Tuesday, February 28, 2012

Jeremy and Jack

Life is so incredibly bizarre. You really don't know what to make of it. I mean its something you want to hang onto. Nobody, at least most no-bodies, don't want to lie down in the grave. You want to be thrown into the grave kicking and screaming "No I'm not done yet. I got a lot of shit I gotta do."
Still its confusing. You thought you would have fun, live well and redefine the meaning of the word dignity. Instead you rip out of sleep to the sweet tones of an alarm clock and jump headlong into a life you don't want, don't enjoy, a life that creates ulcers and does not deliver on the promise of dreams.
Every single day.
Been sitting back absorbing this whole Jeremy Lin thing. My first reaction was that this is what we wee folk need. All the time every day. A story about somebody that was overlooked who rises up and says "You were wrong. I got something you can't understand that will drive me to the pinnacle of success."
He was waived twice and sent to the NBA's developmental league three times. Now he owns the NBA.
It was inspiration for me and 300 trillion other humans. I thought if he can do that I can be a writer. Then I re-thought "I am 58. My time has passed. If I'm lucky I might make an extra $50 a month writing for a porn site (hopefully under a pseudonym)."
That applies to every one of the remaining 300 trillion minus me humans who were inspired by Lin. Its just a story. It doesn't apply to any of us. And we know it.
And is he a flash in the pan? Or the real deal? I don't know, you don't know, nobody knows whether they pretend to know or not. Time will tell.
I'm also amused by all the celebrities who publicize Lin's success. The people who are already wealthy, already successful, who have to wear Lin jerseys and Harvard jerseys and talk about what a miracle this guy is.
What do they get out of his success? Are they just jumping on the bandwagon? I say yes.
A random Sports Illustrated that came into my possession inspired these words. I like SI but I can't afford it. So I read Random Old Peoples' Dead Dreams magazine instead.
Finished the article, turned the page and BOOM - Jack Jablonski. Story about a high school hockey player in Minnesota who is paralyzed from the elbows down due to a crushing hit into the boards.
A kid who lived hockey, breathed it, worshipped it, dreamed it - who now cannot walk. Cannot even take care of himself.
I went from soaring conflicting emotions about Lin to horrific reality, pain, disappointment and suffering about Jablonski.
Talk about the spectrum of possibility sports (life) can offer. A guy who is disrespected and misunderstood who rises up and wraps his arms around the world. A guy who clung to belief in himself against all odds and made it work. So far.

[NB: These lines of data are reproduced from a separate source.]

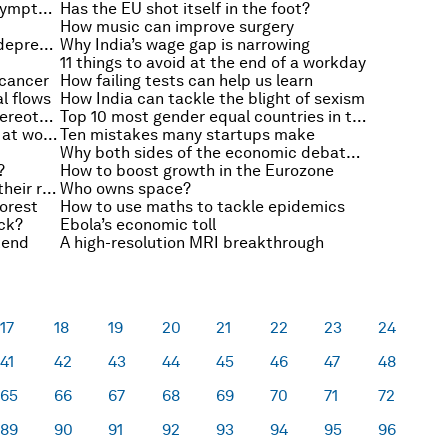
Why Ebola isn’t contagious until symptoms appear
Has the EU shot itself in the foot?
How music can improve surgery
Are placebos as effective as antidepressants?
Why India’s wage gap is narrowing
11 things to avoid at the end of a workday
 cancer
How failing tests can help us learn
al flows
How India can tackle the blight of sexism
It is up to us all to beat gender stereotypes
Top 10 most gender equal countries in the Middle East and North Africa
2095: The year of gender equality at work, maybe
Ten mistakes many startups make
Why both sides of the economic debate are wrong
?
How to boost growth in the Eurozone
How children are standing up for their rights
Who owns space?
oorest
How to use maths to tackle epidemics
ick?
Ebola’s economic toll
kend
A high-resolution MRI breakthrough
17
18
19
20
21
22
23
24
41
42
43
44
45
46
47
48
65
66
67
68
69
70
71
72
89
90
91
92
93
94
95
96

Contrasted with a kid who has a passion and a talent and a dream who has all of that taken from him in a second, left only with the question mark of what his life will be for the next 65 years. A kid who believed in himself against all odds and got crushed.

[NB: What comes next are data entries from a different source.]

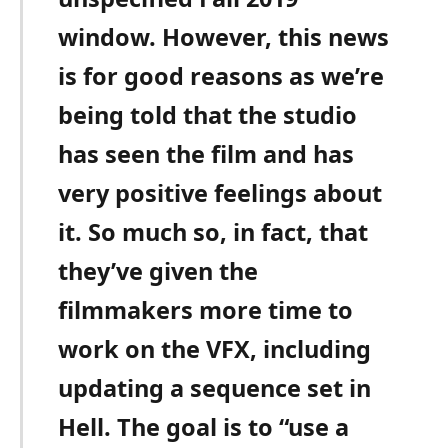
window. However, this news
is for good reasons as we’re
being told that the studio
has seen the film and has
very positive feelings about
it. So much so, in fact, that
they’ve given the
filmmakers more time to
work on the VFX, including
updating a sequence set in
Hell. The goal is to “use a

I turned one page - randomly - and went screeching from one extreme of life to the other.
They are analyzing the sport of hockey at the high school level in Minnesota. Trying to change rules to make it less violent. They are looking at the game of football in the NFL trying to make it safer.
Who is looking at the rules of life to make it less painful? Less disappointing? Less inconceivable, less confusing?

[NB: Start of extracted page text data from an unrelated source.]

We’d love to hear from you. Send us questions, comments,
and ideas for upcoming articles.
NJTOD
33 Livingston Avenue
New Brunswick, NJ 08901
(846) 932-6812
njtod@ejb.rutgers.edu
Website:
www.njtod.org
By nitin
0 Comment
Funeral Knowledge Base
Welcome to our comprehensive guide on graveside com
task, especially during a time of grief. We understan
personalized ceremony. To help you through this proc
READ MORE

People succeed wildly in life and we wee folk embrace them as if they symbolize a chance for us to beat the odds.
They don't.
People get crushed by life and we wee folk point to them as an example to remind us of how good we have it.
It means nothing.
The only thing you can take away from two severely contrasting stories like this  separated by one page in a magazine is that life is a motherf***er.
Give it all the effort and dedication you want to, believe in your dreams until you bleed.
You might be rewarded.
You might be punished.
And there is absolutely no correlation between your effort, your purity of intent, your hard work and belief, and the outcome that awaits you.